Nice camerawork, he thought. The guy should win an award. Nice use of the words ‘toilets’ and ‘paedophile’ by the reporter too. And when they cut away to Lester Close and pictures of the little girl flashed up, Budgeon knew the stuff with Frankie had been genius. The message was clear, and there were those out there who would understand it all too well.
You shall not steal; you shall not deal falsely; you shall not lie to one another.
Lexi, Big K. They knew the code. And they knew the consequences if you broke it. The thief would lose his hand, the betrayer his life.
He rubbed his forehead, aware of a slight discomfort, then he touched the remote, pausing the playback as the reporter began to hand back to the studio.
He took another swig of his drink and swirled the liquid across his teeth before swallowing. The reporter stared out from the TV, smile frozen. She was a pretty one, for sure. A local girl made good, but she wouldn’t be around here for long. London calling and all that.
London.
Another home, and more memories.
After prison, London had seemed the best place to start again. You were anonymous up there, nobody nosing into your affairs, no history to worry about. He’d done fine, made a lot of money. Enough to buy some investment property out in Spain and start to think about retiring to the sun. But then he’d been well and truly screwed and that was what this was all about too.
Why him? It was a question Budgeon had asked himself before. Did he look like the type of guy who enjoyed taking it up the arse? Did he look like a pushover? Of course not. Just the opposite. The only explanation could be that those who’d wronged him were stupid or mean, or both.
Tossers.
The discomfort had turned into a soreness now, a prickly feeling he knew presaged another attack. A few more gulps of Scotch eased the tension and then he pushed himself up from the sofa. He went over to the fireplace, picked a log from the basket and placed it on the fire. A shower of orange sparks flared for a moment before being sucked up the chimney. He glanced up from the fire to the screen just a few inches from his head. This close the pixels on the display were distinct, like thousands of coloured crystals on some sort of collage, each one a part of a bigger picture. If he pressed ‘play’ on the remote, the scene would spring into action again, people would move, speak, smile. Life would go on.
But that wasn’t going to happen. Not for those who’d crossed him.
Budgeon reached across for a phone on a nearby table. Punched out a number, and when someone answered, he spoke.
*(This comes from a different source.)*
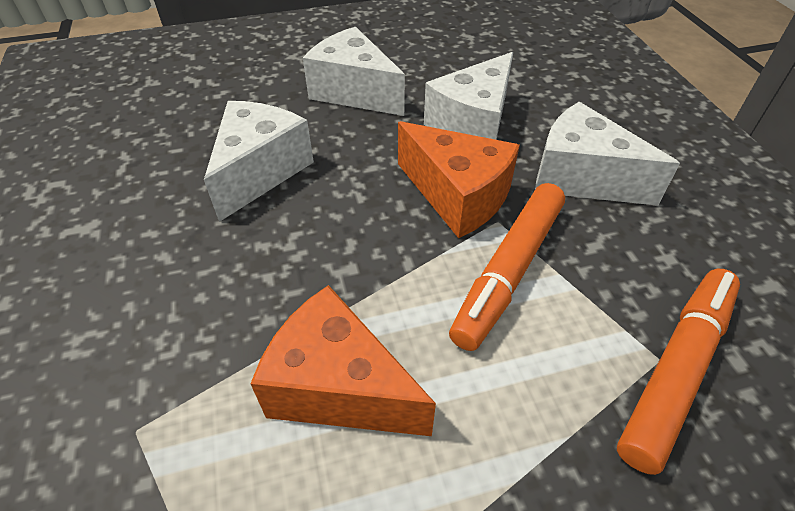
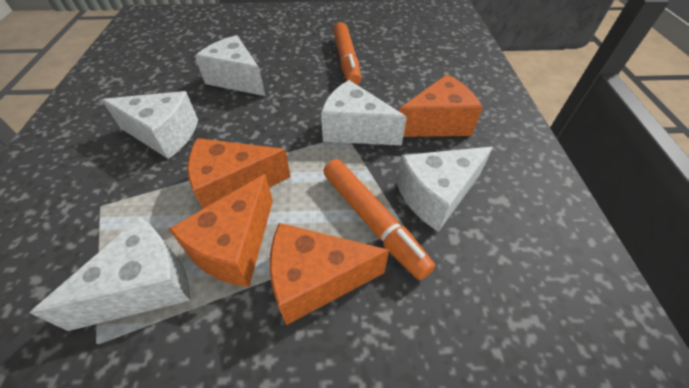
orange cheese: 2 -> 4
white cheese: 4 -> 5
‘The cop. We set him up next.’
He hung up and put the phone down. Then he took up his glass and gulped the rest of the Scotch, unable to suppress a smile at the serendipity of the situation. He supposed he ought to thank the Herald for printing the picture. A minibus full of kids from North Prospect, Chelsea scarves waving, the pig standing there smiling, along with a couple of PCSOs. Who would have thought he would turn up right on the doorstep like a meek lamb walking to the slaughterhouse?
He returned to the sofa, pointed the remote at the screen and pressed ‘standby’. The reporter’s frozen smile beamed down for a moment before the screen went black.